U.S. Ambassador Comments on Recent Arrests
U.S. Ambassador to Georgia, Richard Norland, said on December 20 that the embassy was following closely situation involving recent arrests of several former officials, including of Nika Gvaramia, who is now the head of Rustavi 2 TV.
“We are following the situation closely,” Ambassador Norland told journalists after he was asked to comment the recent arrests, specifically on the one of Nika Gvaramia, a former government member, who is now a director general of Rustavi 2 TV station.
“Obviously whenever the head of a TV station is arrested one asks whether the issue is freedom of the press – the principle, which the United States stands for; at the same time there is information circulating in the media that this arrest had to do with some other issue entirely, having to do with financial transactions in the private sector,” the U.S. ambassador said and added, that “our focus will be on ensuring that due process and rule of law are observed.”
According to the Georgian prosecutor’s office ongoing investigation into, what it says is, “the case of elite corruption” in which Gvaramia was arrested had nothing to do with the latter’s activities with the Rustavi 2 television station.
Davit Mchedlishvili, deputy chief prosecutor said on Thursday, that investigation was launched on November 8, 2012, six days before Gvaramia was appointed as general director of the Rustavi 2 TV.

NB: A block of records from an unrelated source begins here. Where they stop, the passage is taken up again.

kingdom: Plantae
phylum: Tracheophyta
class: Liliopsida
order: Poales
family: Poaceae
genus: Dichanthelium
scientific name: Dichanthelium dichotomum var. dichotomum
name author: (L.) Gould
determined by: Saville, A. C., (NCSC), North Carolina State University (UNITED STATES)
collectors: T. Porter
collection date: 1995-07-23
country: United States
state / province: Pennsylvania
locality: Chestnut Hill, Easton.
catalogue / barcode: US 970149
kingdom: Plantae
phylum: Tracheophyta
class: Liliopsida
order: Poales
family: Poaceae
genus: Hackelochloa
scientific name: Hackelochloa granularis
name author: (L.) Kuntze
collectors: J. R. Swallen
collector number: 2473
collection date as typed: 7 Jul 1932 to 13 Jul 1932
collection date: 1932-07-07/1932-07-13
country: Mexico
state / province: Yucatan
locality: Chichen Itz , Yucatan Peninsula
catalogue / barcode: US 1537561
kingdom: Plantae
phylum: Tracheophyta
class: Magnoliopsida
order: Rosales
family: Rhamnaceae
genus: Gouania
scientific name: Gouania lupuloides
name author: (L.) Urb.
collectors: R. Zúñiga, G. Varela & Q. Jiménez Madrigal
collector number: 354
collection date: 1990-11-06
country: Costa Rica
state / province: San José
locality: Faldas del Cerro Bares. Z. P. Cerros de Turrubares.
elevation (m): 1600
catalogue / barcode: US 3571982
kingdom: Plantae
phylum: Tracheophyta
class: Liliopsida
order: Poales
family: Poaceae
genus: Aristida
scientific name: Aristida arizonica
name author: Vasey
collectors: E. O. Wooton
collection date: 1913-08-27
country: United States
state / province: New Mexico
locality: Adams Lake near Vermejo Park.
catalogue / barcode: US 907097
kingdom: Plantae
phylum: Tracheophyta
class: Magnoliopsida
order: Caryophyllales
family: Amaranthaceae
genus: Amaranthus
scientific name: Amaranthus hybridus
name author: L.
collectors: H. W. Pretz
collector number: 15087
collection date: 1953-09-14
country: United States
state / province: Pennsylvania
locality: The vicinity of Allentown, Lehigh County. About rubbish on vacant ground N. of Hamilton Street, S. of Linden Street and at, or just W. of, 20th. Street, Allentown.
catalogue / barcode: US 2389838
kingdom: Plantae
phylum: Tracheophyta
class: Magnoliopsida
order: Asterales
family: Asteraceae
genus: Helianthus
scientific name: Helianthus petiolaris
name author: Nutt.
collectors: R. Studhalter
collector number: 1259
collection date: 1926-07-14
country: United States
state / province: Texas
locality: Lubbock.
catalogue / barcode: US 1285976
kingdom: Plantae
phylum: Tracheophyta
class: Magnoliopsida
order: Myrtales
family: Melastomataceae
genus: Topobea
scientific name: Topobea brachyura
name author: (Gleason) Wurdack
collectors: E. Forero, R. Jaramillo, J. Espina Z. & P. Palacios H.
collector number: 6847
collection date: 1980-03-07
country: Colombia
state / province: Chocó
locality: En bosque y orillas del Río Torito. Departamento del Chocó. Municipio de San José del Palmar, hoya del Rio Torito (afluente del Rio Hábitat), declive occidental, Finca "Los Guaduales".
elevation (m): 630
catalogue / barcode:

Former energy and finance minister Alexander Khetaguri, as well as Gvaramia, who was government member till late 2009, Kakha Damenia, now a partner at a business consultancy firm GDC Solutions and a former deputy economy minister, another partner at the same firm Bela Gutidze and chief executive officer of Telasi, an electricity distributor company in Tbilisi, Devi Kandelaki, and a sixth person were arrested on December 19.